斥候の潜入はエリコの王に知らされ、王の使いたちがラハブの家に調査にきましたが、ラハブは二人の斥候をかくまい『彼らは確かに来たが、暗くなって城門が閉じられる前に出て行った」と言って欺いた。彼女はイスラエルの神に対する信仰を告白し (11節)、斥候を
『穏やかに受け入れ』(ヘブル11章31節)『別な道から送り出したためその行いによって義と認めらた』(ヤコブ2章25節)。彼女の行いは信仰の表れにほかならない。このラハブの物語は『罪深い女(遊女) に愛のまなざしを注がれたイエスの福音(ルカ7章36ー50節)
を彷彿させる。


二、崩れ落ちたエリコの城壁(ヨシュア6章1ー21節)

**課題の内容:**
ラハブと斥候についての本文を、一字一句変えずに全文書き写しなさい。 次に示すデータは、本文とは別の出典から取ったものです。

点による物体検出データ
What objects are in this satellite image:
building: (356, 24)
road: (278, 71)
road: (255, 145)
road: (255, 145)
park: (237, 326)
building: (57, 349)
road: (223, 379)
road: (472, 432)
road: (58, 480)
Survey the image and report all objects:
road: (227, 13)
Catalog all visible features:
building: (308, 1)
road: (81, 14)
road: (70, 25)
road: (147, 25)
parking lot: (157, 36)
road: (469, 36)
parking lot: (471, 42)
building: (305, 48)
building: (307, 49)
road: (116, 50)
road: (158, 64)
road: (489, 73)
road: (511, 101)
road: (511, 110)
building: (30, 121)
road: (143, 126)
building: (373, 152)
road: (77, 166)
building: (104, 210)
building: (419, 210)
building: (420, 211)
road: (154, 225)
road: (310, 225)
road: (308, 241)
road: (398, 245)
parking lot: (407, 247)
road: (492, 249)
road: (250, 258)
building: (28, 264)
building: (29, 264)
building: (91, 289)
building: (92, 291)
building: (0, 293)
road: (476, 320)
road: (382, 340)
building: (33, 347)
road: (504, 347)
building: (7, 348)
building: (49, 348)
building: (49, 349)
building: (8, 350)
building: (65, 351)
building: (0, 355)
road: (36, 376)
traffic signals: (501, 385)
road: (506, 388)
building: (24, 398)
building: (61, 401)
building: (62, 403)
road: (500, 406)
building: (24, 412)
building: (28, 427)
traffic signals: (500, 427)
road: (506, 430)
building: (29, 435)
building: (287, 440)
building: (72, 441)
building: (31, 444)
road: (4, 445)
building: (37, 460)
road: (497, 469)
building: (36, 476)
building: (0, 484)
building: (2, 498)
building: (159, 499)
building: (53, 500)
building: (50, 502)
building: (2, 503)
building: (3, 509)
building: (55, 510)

**課題の結果:**
斥候の潜入はエリコの王に知らされ、王の使いたちがラハブの家に調査にきましたが、ラハブは二人の斥候をかくまい『彼らは確かに来たが、暗くなって城門が閉じられる前に出て行った」と言って欺いた。彼女はイスラエルの神に対する信仰を告白し (11節)、斥候を
『穏やかに受け入れ』(ヘブル11章31節)『別な道から送り出したためその行いによって義と認めらた』(ヤコブ2章25節)。彼女の行いは信仰の表れにほかならない。このラハブの物語は『罪深い女(遊女) に愛のまなざしを注がれたイエスの福音(ルカ7章36ー50節)
を彷彿させる。


二、崩れ落ちたエリコの城壁(ヨシュア6章1ー21節)